UNCERTAINTY ABOUT LUMP SUM COMPENSATION FOR INJURED WORKERS
A person who is injured at work and as a result suffers a permanent disability is entitled to a lump sum payment of compensation based on the percentage of impairment involved under section 43 of the Workers Rehabilitation and Compensation Act.
A recent judgment of the Full Bench of the Workers Compensation Tribunal has noted the continuing confusion that exists with regard to an injured worker’s lump sum entitlements under the current law. In that case the worker suffered a severe injury at work in 2007 when a forklift drove over his foot causing multiple fractures and requiring emergency surgery.
The worker was sent by Employers Mutual to the Medical Panel of South Australia for assessment of his permanent impairment pursuant to Section 43 of the Act. The Panel considered that the worker’s injury had left him with a 51% lower extremity impairment which when coupled with scarring equated to a 22% Whole Person Impairment, which was the assessment used to calculate the amount of compensation payable.

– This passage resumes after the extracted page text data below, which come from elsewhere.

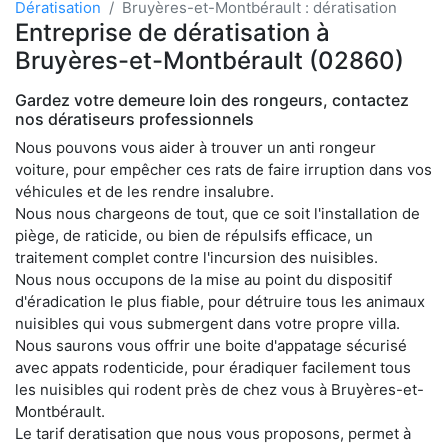
Dératisation
Bruyères-et-Montbérault : dératisation
Entreprise de dératisation à
Bruyères-et-Montbérault (02860)
Gardez votre demeure loin des rongeurs, contactez
nos dératiseurs professionnels
Nous pouvons vous aider à trouver un anti rongeur
voiture, pour empêcher ces rats de faire irruption dans vos
véhicules et de les rendre insalubre.
Nous nous chargeons de tout, que ce soit l'installation de
piège, de raticide, ou bien de répulsifs efficace, un
traitement complet contre l'incursion des nuisibles.
Nous nous occupons de la mise au point du dispositif
d'éradication le plus fiable, pour détruire tous les animaux
nuisibles qui vous submergent dans votre propre villa.
Nous saurons vous offrir une boite d'appatage sécurisé
avec appats rodenticide, pour éradiquer facilement tous
les nuisibles qui rodent près de chez vous à Bruyères-et-
Montbérault.
Le tarif deratisation que nous vous proposons, permet à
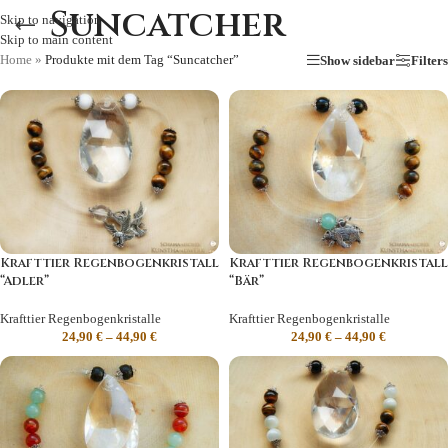
Suncatcher
Skip to navigation
Skip to main content
Home
»
Produkte mit dem Tag “Suncatcher”
Show sidebar
Filters
Krafttier Regenbogenkristall
Krafttier Regenbogenkristall
“Adler”
“Bär”
Krafttier Regenbogenkristalle
Krafttier Regenbogenkristalle
24,90
€
–
44,90
€
24,90
€
–
44,90
€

Employers Mutual issued a determination based on the Panel’s opinion. The worker, before a single judge (and on appeal before the Full Bench) asserted that his assessment of impairment should utilise a separate section of the legislation (Section 43B) which talks of total loss of various body parts and functions of the body. The difference being that the monetary entitlement potentially available under Section 43B is significantly greater than the usual entitlements based solely on the level of Whole Person Impairment (dealt with under Section 43).
The judgment makes it quite clear that the Full Bench turned its mind specifically to the impact on all Workers Compensation claims in the State if what the worker asserts is correct. In effect it would mean that every determination made by WorkCover (and its agents and self-insured bodies) regarding Section 43 entitlements under the current legislative regime could be in doubt. This could then put the entire financial viability of the scheme in question.

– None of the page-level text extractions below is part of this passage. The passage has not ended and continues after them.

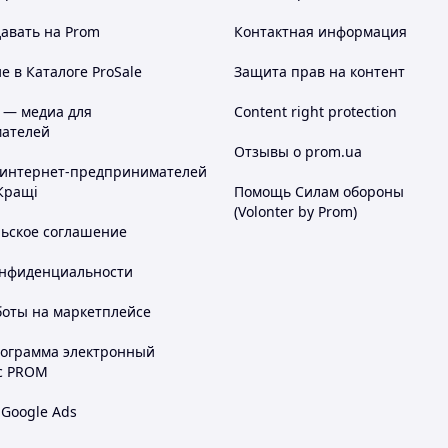
авать на Prom
Контактная информация
 в Каталоге ProSale
Защита прав на контент
 — медиа для
Content right protection
ателей
Отзывы о prom.ua
 интернет-предпринимателей
Кращі
Помощь Силам обороны
(Volonter by Prom)
льское соглашение
онфиденциальности
боты на маркетплейсе
рограмма электронный
с PROM
 Google Ads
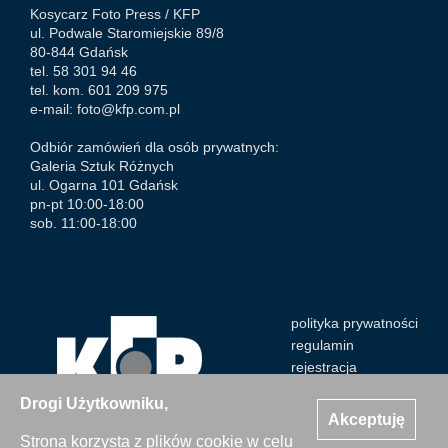
Kosycarz Foto Press /
KFP
ul. Podwale Staromiejskie 89/8
80-844 Gdańsk
tel. 58 301 94 46
tel. kom. 601 209 975
e-mail:
foto@kfp.com.pl
Odbiór zamówień dla osób prywatnych:
Galeria Sztuk Różnych
ul. Ogarna 101 Gdańsk
pn-pt 10:00-18:00
sob. 11:00-18:00
polityka prywatności
regulamin
rejestracja
Drogi Użytkowniku,
Akceptuję
Strona korzysta z plików cookie w celu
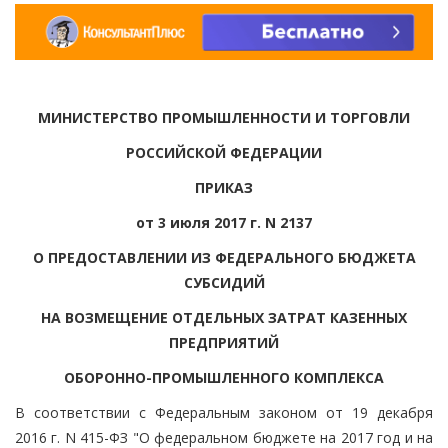
МИНИСТЕРСТВО ПРОМЫШЛЕННОСТИ И ТОРГОВЛИ
РОССИЙСКОЙ ФЕДЕРАЦИИ
ПРИКАЗ
от 3 июля 2017 г. N 2137
О ПРЕДОСТАВЛЕНИИ ИЗ ФЕДЕРАЛЬНОГО БЮДЖЕТА
СУБСИДИЙ
НА ВОЗМЕЩЕНИЕ ОТДЕЛЬНЫХ ЗАТРАТ КАЗЕННЫХ
ПРЕДПРИЯТИЙ
ОБОРОННО-ПРОМЫШЛЕННОГО КОМПЛЕКСА
В соответствии с Федеральным законом от 19 декабря
2016 г. N 415-ФЗ "О федеральном бюджете на 2017 год и на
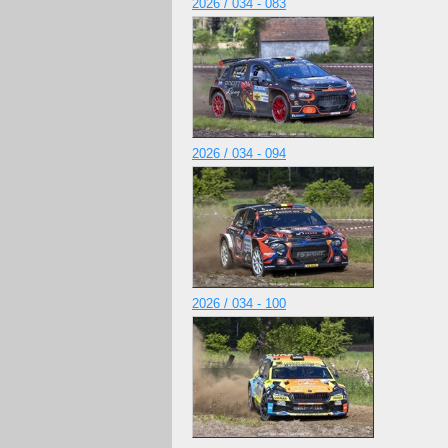
2026 / 034 - 083
2026 / 034 - 094
2026 / 034 - 100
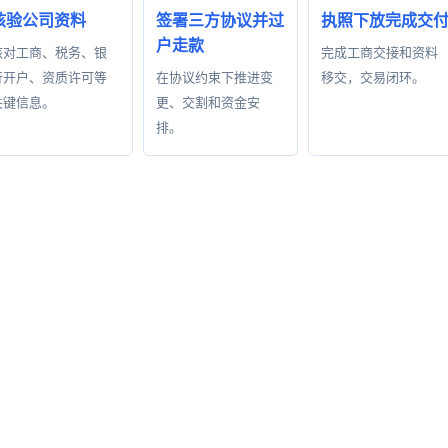
核验公司资料
签署三方协议并过
执照下放完成交
户走款
核对工商、税务、银
完成工商交接和资料
行开户、资质许可等
在协议约束下推进变
移交，交易闭环。
关键信息。
更、交割和资金安
排。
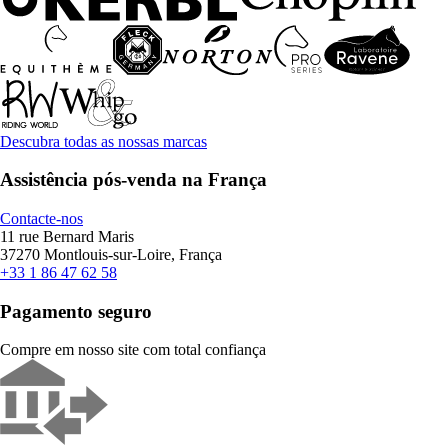
Descubra todas as nossas marcas
Assistência pós-venda na França
Contacte-nos
11 rue Bernard Maris
37270 Montlouis-sur-Loire, França
+33 1 86 47 62 58
Pagamento seguro
Compre em nosso site com total confiança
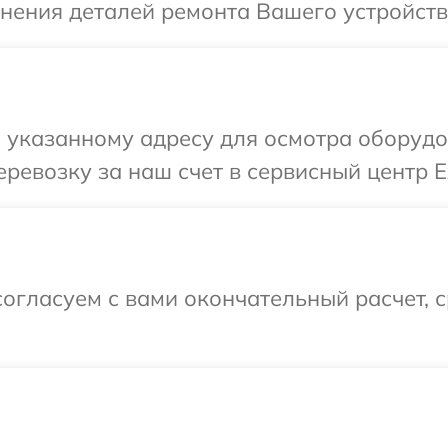
чнения деталей ремонта Вашего устройств
 указанному адресу для осмотра оборудо
ревозку за наш счет в сервисный центр E
огласуем с вами окончательный расчет,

Given the significance of the case and the interpretation of the legislation the Full Bench believed that it was incumbent on them to refer the matter to the Full Court of the Supreme Court to resolve this question. Both the worker and WorkCover opposed the referral to the Supreme Court but ultimately the Workers Compensation Tribunal considered it necessary given the potential impact on the entire scheme if the worker’s argument is found to be correct.
It remains to be seen how the Supreme Court will view the argument put forward by the worker but it would be anticipated that at the forefront of everyone’s mind will be the effect on every other case in the jurisdiction, no small consideration given the significant sums of money involved across the scheme.